## REQUIRED WORK:
Please arrange every line of the items below as a Markdown table with the columns Row and Line, numbering each row and leaving out blank lines.

Saved data entries
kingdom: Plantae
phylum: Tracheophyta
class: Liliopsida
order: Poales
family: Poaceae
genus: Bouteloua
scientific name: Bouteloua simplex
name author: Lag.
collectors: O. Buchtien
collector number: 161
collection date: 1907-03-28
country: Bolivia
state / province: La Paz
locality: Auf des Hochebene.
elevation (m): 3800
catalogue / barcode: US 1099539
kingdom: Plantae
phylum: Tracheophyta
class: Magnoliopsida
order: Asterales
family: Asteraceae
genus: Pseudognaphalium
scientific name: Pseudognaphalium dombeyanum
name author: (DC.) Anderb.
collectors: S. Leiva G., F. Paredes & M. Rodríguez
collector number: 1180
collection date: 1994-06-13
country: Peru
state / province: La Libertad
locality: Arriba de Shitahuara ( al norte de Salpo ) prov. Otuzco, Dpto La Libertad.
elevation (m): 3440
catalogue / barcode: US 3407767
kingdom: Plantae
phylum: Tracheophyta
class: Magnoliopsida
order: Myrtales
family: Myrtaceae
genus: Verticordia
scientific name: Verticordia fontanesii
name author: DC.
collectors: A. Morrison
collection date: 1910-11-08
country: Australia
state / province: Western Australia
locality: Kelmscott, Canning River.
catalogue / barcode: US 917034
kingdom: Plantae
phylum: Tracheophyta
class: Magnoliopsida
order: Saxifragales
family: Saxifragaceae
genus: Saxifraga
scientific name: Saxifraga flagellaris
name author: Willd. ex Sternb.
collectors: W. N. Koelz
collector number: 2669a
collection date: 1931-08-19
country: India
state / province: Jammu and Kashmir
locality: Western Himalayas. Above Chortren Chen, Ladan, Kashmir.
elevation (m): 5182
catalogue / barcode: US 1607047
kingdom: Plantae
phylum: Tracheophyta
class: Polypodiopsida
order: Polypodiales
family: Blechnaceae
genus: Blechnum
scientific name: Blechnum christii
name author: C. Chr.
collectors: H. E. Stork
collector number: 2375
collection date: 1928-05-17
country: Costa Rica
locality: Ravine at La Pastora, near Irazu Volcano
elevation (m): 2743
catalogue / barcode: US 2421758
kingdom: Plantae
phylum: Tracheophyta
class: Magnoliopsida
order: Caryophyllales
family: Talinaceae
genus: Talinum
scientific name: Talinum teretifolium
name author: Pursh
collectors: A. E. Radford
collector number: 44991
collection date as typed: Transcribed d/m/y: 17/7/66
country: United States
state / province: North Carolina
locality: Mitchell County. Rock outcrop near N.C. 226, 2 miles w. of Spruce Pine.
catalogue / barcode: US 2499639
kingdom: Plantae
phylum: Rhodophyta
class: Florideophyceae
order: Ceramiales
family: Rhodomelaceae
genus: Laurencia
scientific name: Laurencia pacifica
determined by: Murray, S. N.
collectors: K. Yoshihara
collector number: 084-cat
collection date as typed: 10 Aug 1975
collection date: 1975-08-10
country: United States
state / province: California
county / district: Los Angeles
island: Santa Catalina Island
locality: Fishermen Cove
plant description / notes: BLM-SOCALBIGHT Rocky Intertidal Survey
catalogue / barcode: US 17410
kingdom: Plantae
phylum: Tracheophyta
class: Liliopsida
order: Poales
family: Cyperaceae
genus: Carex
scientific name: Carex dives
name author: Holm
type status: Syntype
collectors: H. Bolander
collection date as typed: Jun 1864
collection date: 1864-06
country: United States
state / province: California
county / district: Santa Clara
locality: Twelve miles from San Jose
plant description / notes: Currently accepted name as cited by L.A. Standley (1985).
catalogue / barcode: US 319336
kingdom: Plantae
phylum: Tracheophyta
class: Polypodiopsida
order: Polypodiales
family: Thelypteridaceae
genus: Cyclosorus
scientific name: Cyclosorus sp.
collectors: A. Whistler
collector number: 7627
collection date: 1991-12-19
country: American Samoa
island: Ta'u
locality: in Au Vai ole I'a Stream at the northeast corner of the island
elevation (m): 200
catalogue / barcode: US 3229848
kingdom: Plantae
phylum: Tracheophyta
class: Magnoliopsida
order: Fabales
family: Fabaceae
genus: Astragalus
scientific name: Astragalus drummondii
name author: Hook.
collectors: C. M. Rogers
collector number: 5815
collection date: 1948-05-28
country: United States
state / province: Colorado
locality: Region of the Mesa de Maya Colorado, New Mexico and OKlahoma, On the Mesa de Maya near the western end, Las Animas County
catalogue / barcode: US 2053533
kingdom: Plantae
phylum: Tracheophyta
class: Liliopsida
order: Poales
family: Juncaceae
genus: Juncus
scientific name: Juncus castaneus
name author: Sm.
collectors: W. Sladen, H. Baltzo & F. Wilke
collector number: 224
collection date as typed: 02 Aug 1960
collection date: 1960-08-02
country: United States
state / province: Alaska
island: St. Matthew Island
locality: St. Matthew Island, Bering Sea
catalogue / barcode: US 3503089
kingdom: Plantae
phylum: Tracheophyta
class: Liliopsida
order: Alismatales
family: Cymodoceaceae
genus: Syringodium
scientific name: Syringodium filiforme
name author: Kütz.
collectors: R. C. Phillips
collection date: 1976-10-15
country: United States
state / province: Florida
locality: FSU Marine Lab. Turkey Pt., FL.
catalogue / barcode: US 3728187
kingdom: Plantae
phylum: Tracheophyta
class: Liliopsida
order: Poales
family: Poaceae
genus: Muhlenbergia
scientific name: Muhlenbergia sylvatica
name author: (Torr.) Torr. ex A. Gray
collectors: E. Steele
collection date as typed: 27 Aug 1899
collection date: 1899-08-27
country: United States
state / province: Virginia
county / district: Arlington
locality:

## THE RESULT:
| Row | Line |
|---|---|
| 1 | kingdom: Plantae |
| 2 | phylum: Tracheophyta |
| 3 | class: Liliopsida |
| 4 | order: Poales |
| 5 | family: Poaceae |
| 6 | genus: Bouteloua |
| 7 | scientific name: Bouteloua simplex |
| 8 | name author: Lag. |
| 9 | collectors: O. Buchtien |
| 10 | collector number: 161 |
| 11 | collection date: 1907-03-28 |
| 12 | country: Bolivia |
| 13 | state / province: La Paz |
| 14 | locality: Auf des Hochebene. |
| 15 | elevation (m): 3800 |
| 16 | catalogue / barcode: US 1099539 |
| 17 | kingdom: Plantae |
| 18 | phylum: Tracheophyta |
| 19 | class: Magnoliopsida |
| 20 | order: Asterales |
| 21 | family: Asteraceae |
| 22 | genus: Pseudognaphalium |
| 23 | scientific name: Pseudognaphalium dombeyanum |
| 24 | name author: (DC.) Anderb. |
| 25 | collectors: S. Leiva G., F. Paredes & M. Rodríguez |
| 26 | collector number: 1180 |
| 27 | collection date: 1994-06-13 |
| 28 | country: Peru |
| 29 | state / province: La Libertad |
| 30 | locality: Arriba de Shitahuara ( al norte de Salpo ) prov. Otuzco, Dpto La Libertad. |
| 31 | elevation (m): 3440 |
| 32 | catalogue / barcode: US 3407767 |
| 33 | kingdom: Plantae |
| 34 | phylum: Tracheophyta |
| 35 | class: Magnoliopsida |
| 36 | order: Myrtales |
| 37 | family: Myrtaceae |
| 38 | genus: Verticordia |
| 39 | scientific name: Verticordia fontanesii |
| 40 | name author: DC. |
| 41 | collectors: A. Morrison |
| 42 | collection date: 1910-11-08 |
| 43 | country: Australia |
| 44 | state / province: Western Australia |
| 45 | locality: Kelmscott, Canning River. |
| 46 | catalogue / barcode: US 917034 |
| 47 | kingdom: Plantae |
| 48 | phylum: Tracheophyta |
| 49 | class: Magnoliopsida |
| 50 | order: Saxifragales |
| 51 | family: Saxifragaceae |
| 52 | genus: Saxifraga |
| 53 | scientific name: Saxifraga flagellaris |
| 54 | name author: Willd. ex Sternb. |
| 55 | collectors: W. N. Koelz |
| 56 | collector number: 2669a |
| 57 | collection date: 1931-08-19 |
| 58 | country: India |
| 59 | state / province: Jammu and Kashmir |
| 60 | locality: Western Himalayas. Above Chortren Chen, Ladan, Kashmir. |
| 61 | elevation (m): 5182 |
| 62 | catalogue / barcode: US 1607047 |
| 63 | kingdom: Plantae |
| 64 | phylum: Tracheophyta |
| 65 | class: Polypodiopsida |
| 66 | order: Polypodiales |
| 67 | family: Blechnaceae |
| 68 | genus: Blechnum |
| 69 | scientific name: Blechnum christii |
| 70 | name author: C. Chr. |
| 71 | collectors: H. E. Stork |
| 72 | collector number: 2375 |
| 73 | collection date: 1928-05-17 |
| 74 | country: Costa Rica |
| 75 | locality: Ravine at La Pastora, near Irazu Volcano |
| 76 | elevation (m): 2743 |
| 77 | catalogue / barcode: US 2421758 |
| 78 | kingdom: Plantae |
| 79 | phylum: Tracheophyta |
| 80 | class: Magnoliopsida |
| 81 | order: Caryophyllales |
| 82 | family: Talinaceae |
| 83 | genus: Talinum |
| 84 | scientific name: Talinum teretifolium |
| 85 | name author: Pursh |
| 86 | collectors: A. E. Radford |
| 87 | collector number: 44991 |
| 88 | collection date as typed: Transcribed d/m/y: 17/7/66 |
| 89 | country: United States |
| 90 | state / province: North Carolina |
| 91 | locality: Mitchell County. Rock outcrop near N.C. 226, 2 miles w. of Spruce Pine. |
| 92 | catalogue / barcode: US 2499639 |
| 93 | kingdom: Plantae |
| 94 | phylum: Rhodophyta |
| 95 | class: Florideophyceae |
| 96 | order: Ceramiales |
| 97 | family: Rhodomelaceae |
| 98 | genus: Laurencia |
| 99 | scientific name: Laurencia pacifica |
| 100 | determined by: Murray, S. N. |
| 101 | collectors: K. Yoshihara |
| 102 | collector number: 084-cat |
| 103 | collection date as typed: 10 Aug 1975 |
| 104 | collection date: 1975-08-10 |
| 105 | country: United States |
| 106 | state / province: California |
| 107 | county / district: Los Angeles |
| 108 | island: Santa Catalina Island |
| 109 | locality: Fishermen Cove |
| 110 | plant description / notes: BLM-SOCALBIGHT Rocky Intertidal Survey |
| 111 | catalogue / barcode: US 17410 |
| 112 | kingdom: Plantae |
| 113 | phylum: Tracheophyta |
| 114 | class: Liliopsida |
| 115 | order: Poales |
| 116 | family: Cyperaceae |
| 117 | genus: Carex |
| 118 | scientific name: Carex dives |
| 119 | name author: Holm |
| 120 | type status: Syntype |
| 121 | collectors: H. Bolander |
| 122 | collection date as typed: Jun 1864 |
| 123 | collection date: 1864-06 |
| 124 | country: United States |
| 125 | state / province: California |
| 126 | county / district: Santa Clara |
| 127 | locality: Twelve miles from San Jose |
| 128 | plant description / notes: Currently accepted name as cited by L.A. Standley (1985). |
| 129 | catalogue / barcode: US 319336 |
| 130 | kingdom: Plantae |
| 131 | phylum: Tracheophyta |
| 132 | class: Polypodiopsida |
| 133 | order: Polypodiales |
| 134 | family: Thelypteridaceae |
| 135 | genus: Cyclosorus |
| 136 | scientific name: Cyclosorus sp. |
| 137 | collectors: A. Whistler |
| 138 | collector number: 7627 |
| 139 | collection date: 1991-12-19 |
| 140 | country: American Samoa |
| 141 | island: Ta'u |
| 142 | locality: in Au Vai ole I'a Stream at the northeast corner of the island |
| 143 | elevation (m): 200 |
| 144 | catalogue / barcode: US 3229848 |
| 145 | kingdom: Plantae |
| 146 | phylum: Tracheophyta |
| 147 | class: Magnoliopsida |
| 148 | order: Fabales |
| 149 | family: Fabaceae |
| 150 | genus: Astragalus |
| 151 | scientific name: Astragalus drummondii |
| 152 | name author: Hook. |
| 153 | collectors: C. M. Rogers |
| 154 | collector number: 5815 |
| 155 | collection date: 1948-05-28 |
| 156 | country: United States |
| 157 | state / province: Colorado |
| 158 | locality: Region of the Mesa de Maya Colorado, New Mexico and OKlahoma, On the Mesa de Maya near the western end, Las Animas County |
| 159 | catalogue / barcode: US 2053533 |
| 160 | kingdom: Plantae |
| 161 | phylum: Tracheophyta |
| 162 | class: Liliopsida |
| 163 | order: Poales |
| 164 | family: Juncaceae |
| 165 | genus: Juncus |
| 166 | scientific name: Juncus castaneus |
| 167 | name author: Sm. |
| 168 | collectors: W. Sladen, H. Baltzo & F. Wilke |
| 169 | collector number: 224 |
| 170 | collection date as typed: 02 Aug 1960 |
| 171 | collection date: 1960-08-02 |
| 172 | country: United States |
| 173 | state / province: Alaska |
| 174 | island: St. Matthew Island |
| 175 | locality: St. Matthew Island, Bering Sea |
| 176 | catalogue / barcode: US 3503089 |
| 177 | kingdom: Plantae |
| 178 | phylum: Tracheophyta |
| 179 | class: Liliopsida |
| 180 | order: Alismatales |
| 181 | family: Cymodoceaceae |
| 182 | genus: Syringodium |
| 183 | scientific name: Syringodium filiforme |
| 184 | name author: Kütz. |
| 185 | collectors: R. C. Phillips |
| 186 | collection date: 1976-10-15 |
| 187 | country: United States |
| 188 | state / province: Florida |
| 189 | locality: FSU Marine Lab. Turkey Pt., FL. |
| 190 | catalogue / barcode: US 3728187 |
| 191 | kingdom: Plantae |
| 192 | phylum: Tracheophyta |
| 193 | class: Liliopsida |
| 194 | order: Poales |
| 195 | family: Poaceae |
| 196 | genus: Muhlenbergia |
| 197 | scientific name: Muhlenbergia sylvatica |
| 198 | name author: (Torr.) Torr. ex A. Gray |
| 199 | collectors: E. Steele |
| 200 | collection date as typed: 27 Aug 1899 |
| 201 | collection date: 1899-08-27 |
| 202 | country: United States |
| 203 | state / province: Virginia |
| 204 | county / district: Arlington |
| 205 | locality: |